Thanks for the help!
Original post follows
Just like how I can use "names(MyData)" to see the names of my variables, I am wondering if I can use a code to see the names/responses/data points of a specific column.
In other words, I am attempting to see the names in my rows for a specific column of data. I would like to see what names are cumulatively being used.
After I find this, I would like to know how many times each name within the rows is being used, whether thats numeric or percentage. After this, I would like to see how many times each name within the rows is being used with the condition that it meets a numeric value of another column/variable.
Apologies if this, in any way, is confusing.
To go further in depth, I am playing around with the Los Angeles Police Data that I got via the Office of the Mayor's website. From 2017-2018, I am attempting to see what charges and the amount of each specific charge were given out in Council District 5. CHARGE and CITY_COUNCIL_DIST are the two variables I am looking at.
Any and all help will be appreciated.
To get all the distinct variables, you can use the unique function, as in:
> x <- c(1,1,2,3,3,4,5,5,5,6)
> unique(x)
[1] 1 2 3 4 5 6
To count the number of distinct values you can use table, as in:
> x <- c(1,1,2,3,3,4,5,5,5,6)
> table(x)
x
1 2 3 4 5 6
2 1 2 1 3 1
The first row gives you the distinct values and the second row the counts for each of them.
EDIT
This edit is aimed to answer your second question following with my previous example.

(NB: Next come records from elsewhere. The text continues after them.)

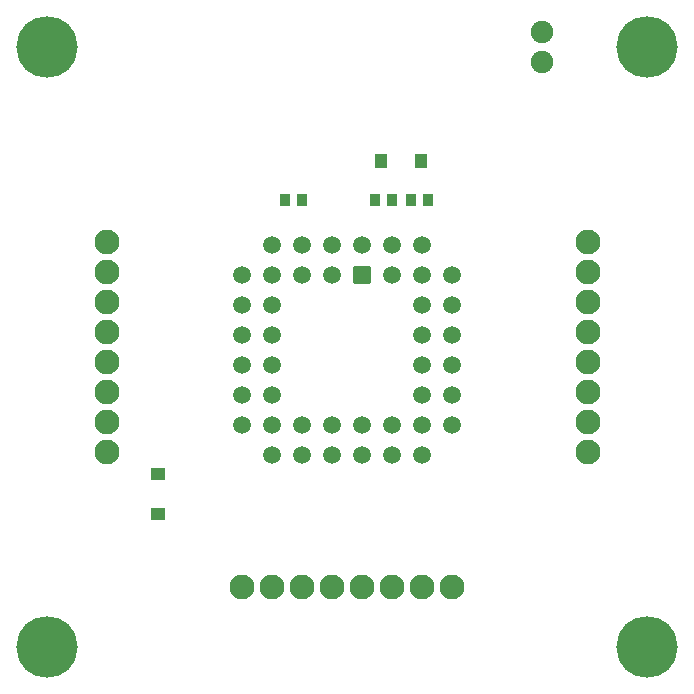
<source format=gts>
G04 Layer: TopSolderMaskLayer*
G04 EasyEDA v6.5.32, 2023-07-25 14:04:49*
G04 f14fb49f93b44de6823b6a38d3d77f6c,5a6b42c53f6a479593ecc07194224c93,10*
G04 Gerber Generator version 0.2*
G04 Scale: 100 percent, Rotated: No, Reflected: No *
G04 Dimensions in millimeters *
G04 leading zeros omitted , absolute positions ,4 integer and 5 decimal *
%FSLAX45Y45*%
%MOMM*%

%AMMACRO1*1,1,$1,$2,$3*1,1,$1,$4,$5*1,1,$1,0-$2,0-$3*1,1,$1,0-$4,0-$5*20,1,$1,$2,$3,$4,$5,0*20,1,$1,$4,$5,0-$2,0-$3,0*20,1,$1,0-$2,0-$3,0-$4,0-$5,0*20,1,$1,0-$4,0-$5,$2,$3,0*4,1,4,$2,$3,$4,$5,0-$2,0-$3,0-$4,0-$5,$2,$3,0*%
%ADD10MACRO1,0.1016X0.6985X-0.6985X-0.6985X-0.6985*%
%ADD11C,1.4986*%
%ADD12MACRO1,0.1016X0.475X-0.575X-0.475X-0.575*%
%ADD13MACRO1,0.1016X-0.575X-0.475X-0.575X0.475*%
%ADD14MACRO1,0.1016X0.4X-0.45X-0.4X-0.45*%
%ADD15C,5.2032*%
%ADD16C,1.9016*%
%ADD17C,2.1016*%

%LPD*%
D10*
G01*
X3047994Y3530594D03*
D11*
G01*
X2794000Y3784600D03*
G01*
X2794000Y3530600D03*
G01*
X2540000Y3784600D03*
G01*
X2540000Y3530600D03*
G01*
X2286000Y3784600D03*
G01*
X2032000Y3530600D03*
G01*
X2286000Y3530600D03*
G01*
X2032000Y3276600D03*
G01*
X2286000Y3276600D03*
G01*
X2032000Y3022600D03*
G01*
X2286000Y3022600D03*
G01*
X2032000Y2768600D03*
G01*
X2286000Y2768600D03*
G01*
X2032000Y2514600D03*
G01*
X2286000Y2514600D03*
G01*
X2032000Y2260600D03*
G01*
X2286000Y2006600D03*
G01*
X2286000Y2260600D03*
G01*
X2540000Y2006600D03*
G01*
X2540000Y2260600D03*
G01*
X2794000Y2006600D03*
G01*
X2794000Y2260600D03*
G01*
X3048000Y2006600D03*
G01*
X3048000Y2260600D03*
G01*
X3302000Y2006600D03*
G01*
X3302000Y2260600D03*
G01*
X3556000Y2006600D03*
G01*
X3810000Y2260600D03*
G01*
X3556000Y2260600D03*
G01*
X3810000Y2514600D03*
G01*
X3556000Y2514600D03*
G01*
X3810000Y2768600D03*
G01*
X3556000Y2768600D03*
G01*
X3810000Y3022600D03*
G01*
X3556000Y3022600D03*
G01*
X3810000Y3276600D03*
G01*
X3556000Y3276600D03*
G01*
X3810000Y3530600D03*
G01*
X3556000Y3784600D03*
G01*
X3556000Y3530600D03*
G01*
X3302000Y3784600D03*
G01*
X3302000Y3530600D03*
G01*
X3048000Y3784600D03*
D12*
G01*
X3547432Y4495789D03*
G01*
X3208952Y4495789D03*
D13*
G01*
X1320797Y1507155D03*
G01*
X1320797Y1845636D03*
D14*
G01*
X3155792Y4165592D03*
G01*
X3295792Y4165592D03*
G01*
X3460592Y4165592D03*
G01*
X3600592Y4165592D03*
G01*
X2393795Y4165592D03*
G01*
X2533794Y4165592D03*
D15*
G01*
X381000Y5461000D03*
G01*
X5461000Y5461000D03*
G01*
X5461000Y381000D03*
G01*
X381000Y381000D03*
D16*
G01*
X4572000Y5588000D03*
G01*
X4572000Y5334000D03*
D17*
G01*
X3810000Y889000D03*
G01*
X3556000Y889000D03*
G01*
X3302000Y889000D03*
G01*
X3048000Y889000D03*
G01*
X2794000Y889000D03*
G01*
X2540000Y889000D03*
G01*
X2286000Y889000D03*
G01*
X2032000Y889000D03*
G01*
X4956581Y2029205D03*
G01*
X4956581Y2283205D03*
G01*
X4956581Y2537205D03*
G01*
X4956581Y2791205D03*
G01*
X4956581Y3045205D03*
G01*
X4956581Y3299205D03*
G01*
X4956581Y3553205D03*
G01*
X4956581Y3807205D03*
G01*
X885418Y2027097D03*
G01*
X885418Y2281097D03*
G01*
X885418Y2535097D03*
G01*
X885418Y2789097D03*
G01*
X885418Y3043097D03*
G01*
X885418Y3297097D03*
G01*
X885418Y3551097D03*
G01*
X885418Y3805097D03*
M02*

</source>
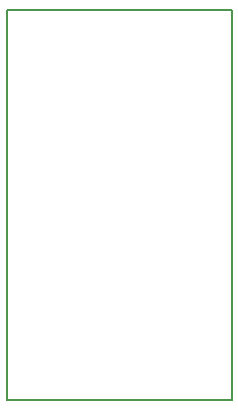
<source format=gm1>
%TF.GenerationSoftware,KiCad,Pcbnew,4.0.1-2.fc23-product*%
%TF.CreationDate,2016-03-22T23:12:51+01:00*%
%TF.ProjectId,router_board_v1,726F757465725F626F6172645F76312E,rev?*%
%TF.FileFunction,Profile,NP*%
%FSLAX46Y46*%
G04 Gerber Fmt 4.6, Leading zero omitted, Abs format (unit mm)*
G04 Created by KiCad (PCBNEW 4.0.1-2.fc23-product) date Tue 22 Mar 2016 11:12:51 PM CET*
%MOMM*%
G01*
G04 APERTURE LIST*
%ADD10C,0.100000*%
%ADD11C,0.150000*%
G04 APERTURE END LIST*
D10*
D11*
X19050000Y33020000D02*
X0Y33020000D01*
X0Y0D02*
X19050000Y0D01*
X0Y33020000D02*
X0Y0D01*
X19050000Y0D02*
X19050000Y33020000D01*
M02*

</source>
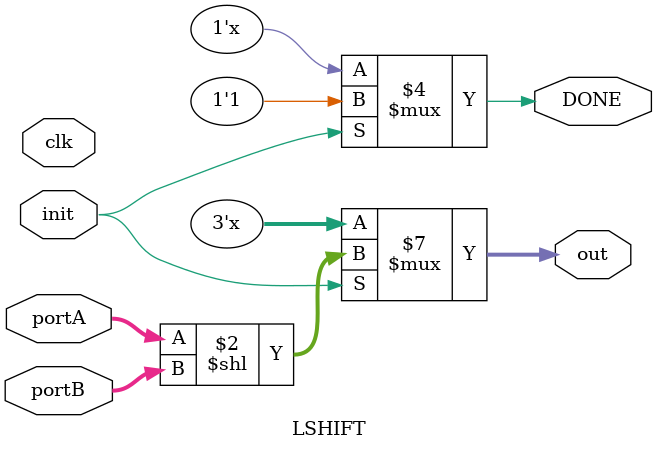
<source format=v>
`timescale 1ns / 1ps
module LSHIFT (
    input init,
    input [2:0] portA, portB,
    input clk,
    output reg [2:0] out,
    output reg DONE
);

always @(*) begin
    
    if (init) begin
        out = portA << portB;
        DONE = 1;
    end
    
end

endmodule

/* module testLSHIFT;
    
    reg clk, init;
    reg [2:0] portA,portB;
    wire [2:0] out;
    wire DONE;

    LSHIFT uut (.portA(portA),.portB(portB),.clk(clk),.init(init),.out(out),.DONE(DONE));

    initial begin
        $dumpfile("LSHIFT_tb.vcd");
        $dumpvars(0,testLSHIFT);
        portA = 5;
        portB = 1;
        clk=0;
        init=0;

        #18 init=1;
        #2000 $finish;
    end
    
always #1 clk = ~clk;

endmodule */
</source>
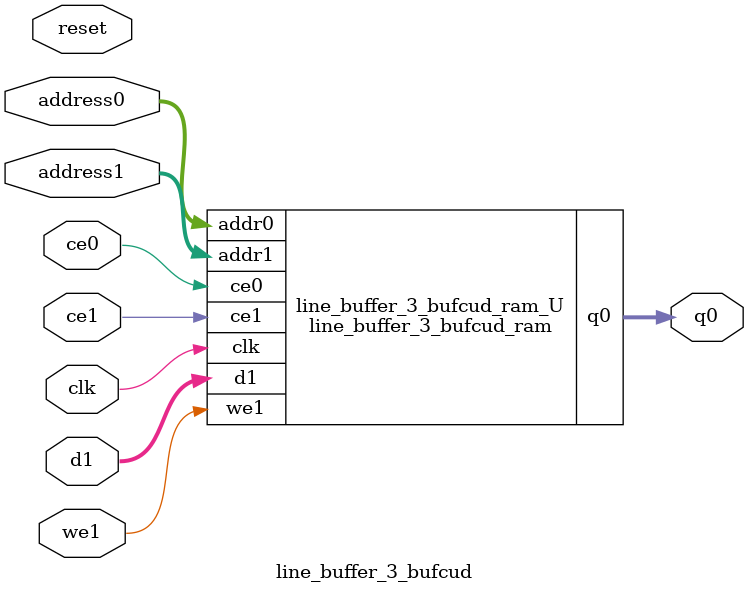
<source format=v>

`timescale 1 ns / 1 ps
module line_buffer_3_bufcud_ram (addr0, ce0, q0, addr1, ce1, d1, we1,  clk);

parameter DWIDTH = 16;
parameter AWIDTH = 11;
parameter MEM_SIZE = 1040;

input[AWIDTH-1:0] addr0;
input ce0;
output reg[DWIDTH-1:0] q0;
input[AWIDTH-1:0] addr1;
input ce1;
input[DWIDTH-1:0] d1;
input we1;
input clk;

(* ram_style = "block" *)reg [DWIDTH-1:0] ram[0:MEM_SIZE-1];




always @(posedge clk)  
begin 
    if (ce0) 
    begin
            q0 <= ram[addr0];
    end
end


always @(posedge clk)  
begin 
    if (ce1) 
    begin
        if (we1) 
        begin 
            ram[addr1] <= d1; 
        end 
    end
end


endmodule


`timescale 1 ns / 1 ps
module line_buffer_3_bufcud(
    reset,
    clk,
    address0,
    ce0,
    q0,
    address1,
    ce1,
    we1,
    d1);

parameter DataWidth = 32'd16;
parameter AddressRange = 32'd1040;
parameter AddressWidth = 32'd11;
input reset;
input clk;
input[AddressWidth - 1:0] address0;
input ce0;
output[DataWidth - 1:0] q0;
input[AddressWidth - 1:0] address1;
input ce1;
input we1;
input[DataWidth - 1:0] d1;



line_buffer_3_bufcud_ram line_buffer_3_bufcud_ram_U(
    .clk( clk ),
    .addr0( address0 ),
    .ce0( ce0 ),
    .q0( q0 ),
    .addr1( address1 ),
    .ce1( ce1 ),
    .d1( d1 ),
    .we1( we1 ));

endmodule


</source>
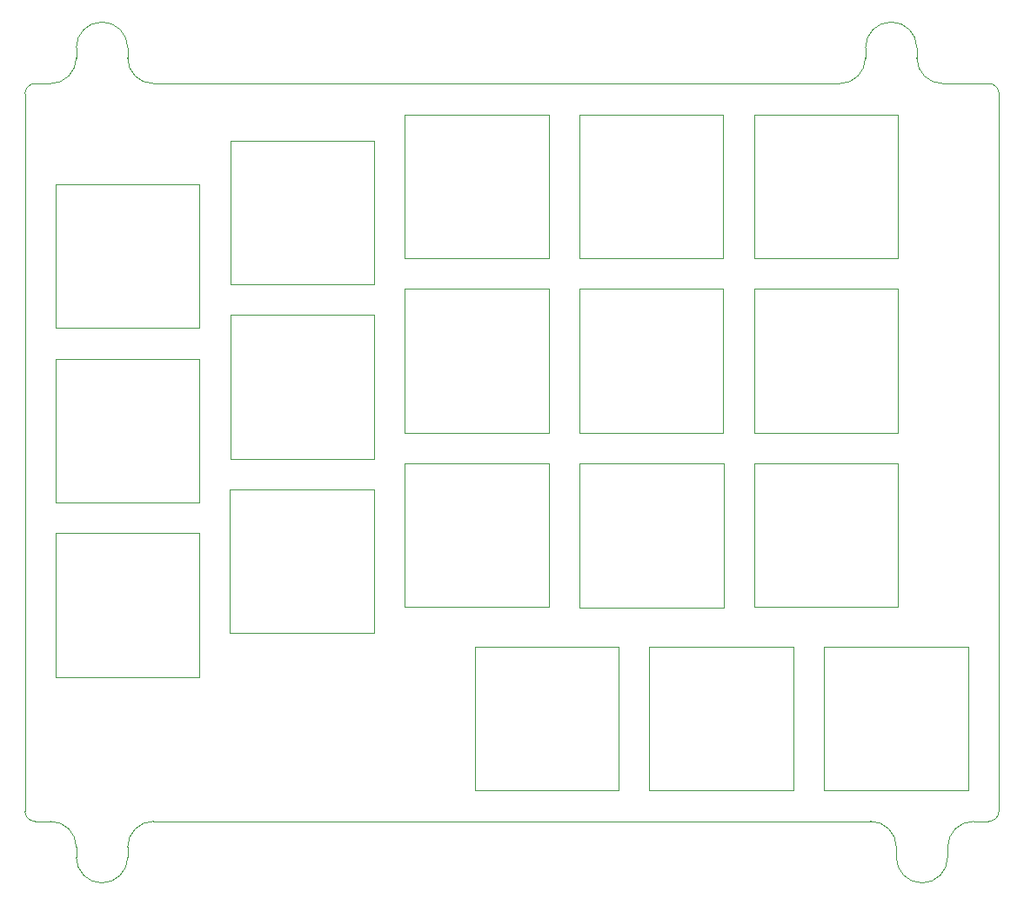
<source format=gko>
%TF.GenerationSoftware,KiCad,Pcbnew,(6.0.9)*%
%TF.CreationDate,2023-01-09T15:03:37+09:00*%
%TF.ProjectId,split-mini__switch_plate,73706c69-742d-46d6-996e-695f5f737769,rev?*%
%TF.SameCoordinates,Original*%
%TF.FileFunction,Profile,NP*%
%FSLAX46Y46*%
G04 Gerber Fmt 4.6, Leading zero omitted, Abs format (unit mm)*
G04 Created by KiCad (PCBNEW (6.0.9)) date 2023-01-09 15:03:37*
%MOMM*%
%LPD*%
G01*
G04 APERTURE LIST*
%TA.AperFunction,Profile*%
%ADD10C,0.100000*%
%TD*%
%TA.AperFunction,Profile*%
%ADD11C,0.120000*%
%TD*%
G04 APERTURE END LIST*
D10*
X22100000Y-104650000D02*
X22100000Y-105650000D01*
X103900000Y-26800000D02*
X103900000Y-27800000D01*
X96400000Y-30300000D02*
X69500000Y-30300000D01*
X18100000Y-30300000D02*
G75*
G03*
X17100000Y-31300000I0J-1000000D01*
G01*
X18100000Y-102150000D02*
X19600000Y-102150000D01*
X101900000Y-105650000D02*
G75*
G03*
X104400000Y-108150000I2500000J0D01*
G01*
X109400000Y-102150000D02*
G75*
G03*
X106900000Y-104650000I0J-2500000D01*
G01*
X24600000Y-108150000D02*
G75*
G03*
X27100000Y-105650000I0J2500000D01*
G01*
X22100000Y-105650000D02*
G75*
G03*
X24600000Y-108150000I2500000J0D01*
G01*
X17100000Y-101150000D02*
G75*
G03*
X18100000Y-102150000I1000000J0D01*
G01*
X103900000Y-27800000D02*
G75*
G03*
X106400000Y-30300000I2500000J0D01*
G01*
X17100000Y-31300000D02*
X17100000Y-101150000D01*
X110900000Y-30300000D02*
X106400000Y-30300000D01*
X106900000Y-105650000D02*
X106900000Y-104650000D01*
X22100000Y-27800000D02*
X22100000Y-26800000D01*
X24600000Y-24300000D02*
G75*
G03*
X22100000Y-26800000I0J-2500000D01*
G01*
X109400000Y-102150000D02*
X110900000Y-102150000D01*
X96400000Y-30300000D02*
G75*
G03*
X98900000Y-27800000I0J2500000D01*
G01*
X27100000Y-26800000D02*
G75*
G03*
X24600000Y-24300000I-2500000J0D01*
G01*
X19600000Y-30300000D02*
G75*
G03*
X22100000Y-27800000I0J2500000D01*
G01*
X69500000Y-30300000D02*
X29600000Y-30300000D01*
X101900000Y-104650000D02*
X101900000Y-105650000D01*
X27100000Y-26800000D02*
X27100000Y-27800000D01*
X111900000Y-101150000D02*
X111900000Y-31300000D01*
X101900000Y-104650000D02*
G75*
G03*
X99400000Y-102150000I-2500000J0D01*
G01*
X104400000Y-108150000D02*
G75*
G03*
X106900000Y-105650000I0J2500000D01*
G01*
X111900000Y-31300000D02*
G75*
G03*
X110900000Y-30300000I-999900J100D01*
G01*
X27100000Y-105650000D02*
X27100000Y-104650000D01*
X22100000Y-104650000D02*
G75*
G03*
X19600000Y-102150000I-2500000J0D01*
G01*
X27100000Y-27800000D02*
G75*
G03*
X29600000Y-30300000I2500000J0D01*
G01*
X110900000Y-102150000D02*
G75*
G03*
X111900000Y-101150000I0J1000000D01*
G01*
X101400000Y-24300000D02*
G75*
G03*
X98900000Y-26800000I0J-2500000D01*
G01*
X29600000Y-102150000D02*
G75*
G03*
X27100000Y-104650000I0J-2500000D01*
G01*
X69500000Y-102150000D02*
X99400000Y-102150000D01*
X19600000Y-30300000D02*
X18100000Y-30300000D01*
X103900000Y-26800000D02*
G75*
G03*
X101400000Y-24300000I-2500000J0D01*
G01*
X98900000Y-27800000D02*
X98900000Y-26800000D01*
X29600000Y-102150000D02*
X69500000Y-102150000D01*
D11*
%TO.C,SW15*%
X102075000Y-67300000D02*
X88075000Y-67300000D01*
X88075000Y-67300000D02*
X88075000Y-81300000D01*
X102075000Y-81300000D02*
X102075000Y-67300000D01*
X88075000Y-81300000D02*
X102075000Y-81300000D01*
%TO.C,SW7*%
X51075000Y-66850000D02*
X51075000Y-52850000D01*
X51075000Y-52850000D02*
X37075000Y-52850000D01*
X37075000Y-66850000D02*
X51075000Y-66850000D01*
X37075000Y-52850000D02*
X37075000Y-66850000D01*
%TO.C,SW3*%
X54075000Y-47300000D02*
X68075000Y-47300000D01*
X68075000Y-47300000D02*
X68075000Y-33300000D01*
X54075000Y-33300000D02*
X54075000Y-47300000D01*
X68075000Y-33300000D02*
X54075000Y-33300000D01*
%TO.C,SW6*%
X34100000Y-71100000D02*
X34100000Y-57100000D01*
X20100000Y-57100000D02*
X20100000Y-71100000D01*
X34100000Y-57100000D02*
X20100000Y-57100000D01*
X20100000Y-71100000D02*
X34100000Y-71100000D01*
%TO.C,SW17*%
X77875000Y-99150000D02*
X91875000Y-99150000D01*
X91875000Y-85150000D02*
X77875000Y-85150000D01*
X77875000Y-85150000D02*
X77875000Y-99150000D01*
X91875000Y-99150000D02*
X91875000Y-85150000D01*
%TO.C,SW14*%
X71085000Y-67315000D02*
X71085000Y-81315000D01*
X71085000Y-81315000D02*
X85085000Y-81315000D01*
X85085000Y-81315000D02*
X85085000Y-67315000D01*
X85085000Y-67315000D02*
X71085000Y-67315000D01*
%TO.C,SW9*%
X85075000Y-50300000D02*
X71075000Y-50300000D01*
X71075000Y-50300000D02*
X71075000Y-64300000D01*
X71075000Y-64300000D02*
X85075000Y-64300000D01*
X85075000Y-64300000D02*
X85075000Y-50300000D01*
%TO.C,SW8*%
X54075000Y-64300000D02*
X68075000Y-64300000D01*
X68075000Y-64300000D02*
X68075000Y-50300000D01*
X68075000Y-50300000D02*
X54075000Y-50300000D01*
X54075000Y-50300000D02*
X54075000Y-64300000D01*
%TO.C,SW10*%
X102050000Y-50300000D02*
X88050000Y-50300000D01*
X88050000Y-50300000D02*
X88050000Y-64300000D01*
X88050000Y-64300000D02*
X102050000Y-64300000D01*
X102050000Y-64300000D02*
X102050000Y-50300000D01*
%TO.C,SW11*%
X20085000Y-74080000D02*
X20085000Y-88080000D01*
X34085000Y-74080000D02*
X20085000Y-74080000D01*
X20085000Y-88080000D02*
X34085000Y-88080000D01*
X34085000Y-88080000D02*
X34085000Y-74080000D01*
%TO.C,SW1*%
X20100000Y-40075000D02*
X20100000Y-54075000D01*
X34100000Y-40075000D02*
X20100000Y-40075000D01*
X20100000Y-54075000D02*
X34100000Y-54075000D01*
X34100000Y-54075000D02*
X34100000Y-40075000D01*
%TO.C,SW12*%
X51050000Y-83825000D02*
X51050000Y-69825000D01*
X37050000Y-69825000D02*
X37050000Y-83825000D01*
X51050000Y-69825000D02*
X37050000Y-69825000D01*
X37050000Y-83825000D02*
X51050000Y-83825000D01*
%TO.C,SW5*%
X102075000Y-47300000D02*
X102075000Y-33300000D01*
X88075000Y-47300000D02*
X102075000Y-47300000D01*
X88075000Y-33300000D02*
X88075000Y-47300000D01*
X102075000Y-33300000D02*
X88075000Y-33300000D01*
%TO.C,SW2*%
X37075000Y-49850000D02*
X51075000Y-49850000D01*
X37075000Y-35850000D02*
X37075000Y-49850000D01*
X51075000Y-35850000D02*
X37075000Y-35850000D01*
X51075000Y-49850000D02*
X51075000Y-35850000D01*
%TO.C,SW13*%
X54075000Y-67275000D02*
X54075000Y-81275000D01*
X54075000Y-81275000D02*
X68075000Y-81275000D01*
X68075000Y-67275000D02*
X54075000Y-67275000D01*
X68075000Y-81275000D02*
X68075000Y-67275000D01*
%TO.C,SW16*%
X60875000Y-99150000D02*
X74875000Y-99150000D01*
X60875000Y-85150000D02*
X60875000Y-99150000D01*
X74875000Y-85150000D02*
X60875000Y-85150000D01*
X74875000Y-99150000D02*
X74875000Y-85150000D01*
%TO.C,SW4*%
X85075000Y-47300000D02*
X85075000Y-33300000D01*
X85075000Y-33300000D02*
X71075000Y-33300000D01*
X71075000Y-33300000D02*
X71075000Y-47300000D01*
X71075000Y-47300000D02*
X85075000Y-47300000D01*
%TO.C,SW18*%
X94875000Y-85150000D02*
X94875000Y-99150000D01*
X108875000Y-99150000D02*
X108875000Y-85150000D01*
X94875000Y-99150000D02*
X108875000Y-99150000D01*
X108875000Y-85150000D02*
X94875000Y-85150000D01*
%TD*%
M02*

</source>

In order to look for the top five most repeated values of a variable we can use base R. To do so, I would first create a dataframe from your table of frequencies:
df <- as.data.frame(table(x))
Having this, now you just have to order the column Freq in descending order:
df[order(-df$Freq),]
In order to look for the top five most repeated values of a variable within a group, however, we need to go beyond base R. I would use dplyr to create an augmented dataframe with frequencies for each value of the variable of interest, let it be count_variable:
library(dplyr)
x_or <- x %>%
group_by(group_variable, count_variable) %>%
summarise(freq=n())
where x is your original dataframe, group_variable is the variable for your groups and count_variable is the variable you want to count. Now, you just have to order the object in a way you get the frequencies of your count_variable ordered by group_variables:
x_or %>%
arrange(group_variable, count_variable, freq)